The Court said that “because there are disputed issues of fact” it can’t make a decision about this yet. Second, the Court asked did the “test investors” have an expectation of profits? The Court also said that there wasn’t any evidence presented to show this. (By profits, the Court was referring to “either capital appreciation resulting from the development of the initial investment … or a participation in earnings resulting from the use of investors’ funds.”)

The Court didn’t look at the common enterprise argument and really didn’t need to because once you knock out one prong there’s no security anyway.
 
Another factor that seemed to persuade the Court that an injunction wasn’t necessary is that the Defendants promised not to hold an ICO and will provide the SEC with 30 days’ notice if they decide to. So there’s no need to enjoin this activity (which if you think about means maybe the SEC already kinda won, by securing voluntary compliance).
 
I was asked on twitter if this means that it’s open season for ICOs to go back to token sales in the US without worrying about the SEC. The answer to that is decidedly no. This is a federal judge doing what federal judges do — applying the law to the facts and requiring a plaintiff to prove their case. Also, while I am not saying this project is or is not a fraud you can definitely commit fraud without committing securities fraud.
 
This case is not over yet. If and when there’s a permanent injunction hearing and order, or any other order that’s relevant in this case, we’ll report back to you on it.

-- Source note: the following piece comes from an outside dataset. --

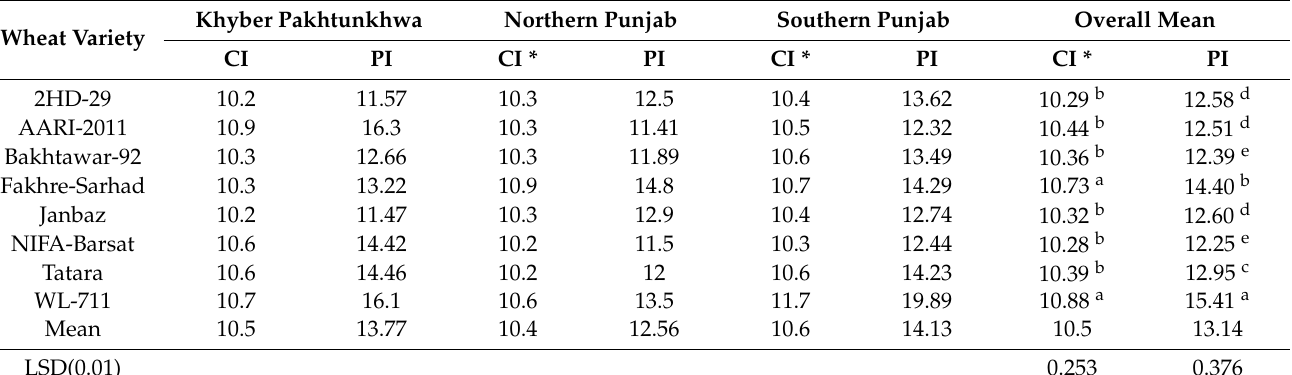
Table 4. Aggressiveness analysis of T. indica isolates on wheat varieties based on coefficient of infection and percent infection, as expressed against isolates from various wheat growing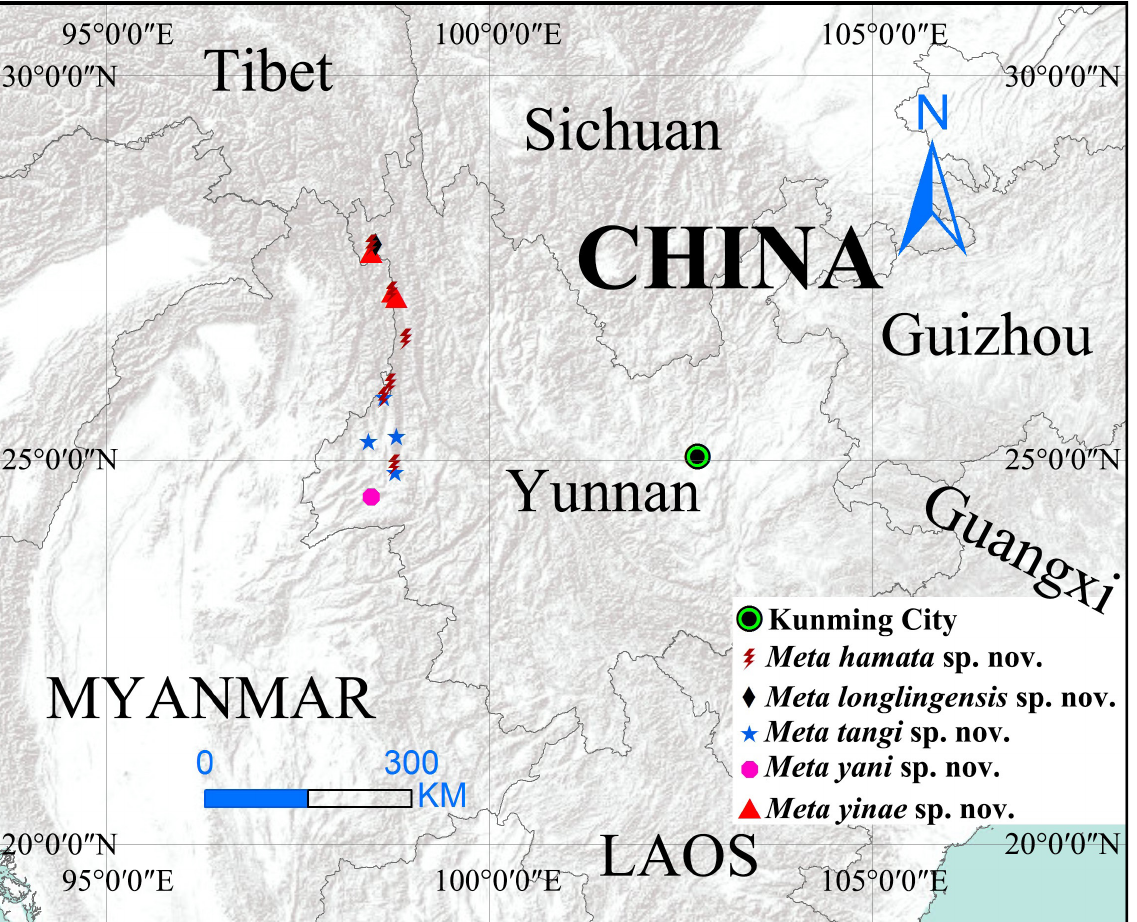
Fig. 16. Distribution records of five new species of the genus Meta Koch, 1836 in Gaoligong Mountains, Yunnan,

Blockchain Mining Supply and Services LTD v. Super Crypto Mining, Inc. and DPW Holdings, S.D.N.Y., 1:18-cv-11099, 11/28/2019 [SDP]
 
Here’s a case that would warm the cockles of a contract law professor’s heart. New tech, a sale contract, mitigation after breach — it’s like hadley v. baxendale meets blade runner. If I didn’t scare you away yet, read on.
 
This new lawsuit in New York federal court involves alleged breach of contract involving an asset purchase for 1,100 Bitmain Antminer S9 miners and 1,100 power supply units for $3,272,500 on March 8, 2019. Plaintiff says it agreed to sell the units and that Super Crypto agreed to buy them.
 
Plaintiff alleges — remember these are allegations, not proven — that Defendant paid for first 500 and they were released from storage. Repeated promised were allegedly made to pay storage charges and the full balance, per the Complaint. The complaint details small payments that were made through spring, summer and fall of 2018. Then “on October 11, Defendants wrote to Plaintiff, calculated the outstanding balance to be $1,566, 375, and stated they wanted to “Pay the outstanding balance, avoid any legal action, and we are anxious to receive the machines so we can place them to work.” 
 
Plaintiff says they finally got fed up and gave notice of their intent to sell the remaining 600 machines and recoup the difference from defendants. Here’s the kicker, “On or around November 9, 2018, Plaintiff resold the remaining 600 Machines to a third party for the fair market price of $168,000, a price that reflected the decline in the cryptocurrency market between the time that the Agreement was signed and the time that Plaintiff resold the Machines.” In short, Plaintiff held onto the miners for so long that they were no longer worth the sale price owed by the Defendants. That’s the rub.
 
In a further twist — almost a law school fact pattern — Plaintiff says that the two defendants are effectively alter egos of one another and that DPW is essentially is the same thing as “Super Crypto Mining.” My assumption is that Super Crypto is cash poor and the Plaintiff sees a greater likelihood of recovery from DPW.
 
The resolution of this case is going to turn on pretty mundane contract law and U.C.C. issues. What were defendants contractual obligations? Did plaintiff properly mitigate? Was the sale price fair. This is almost straight out of a law school exam.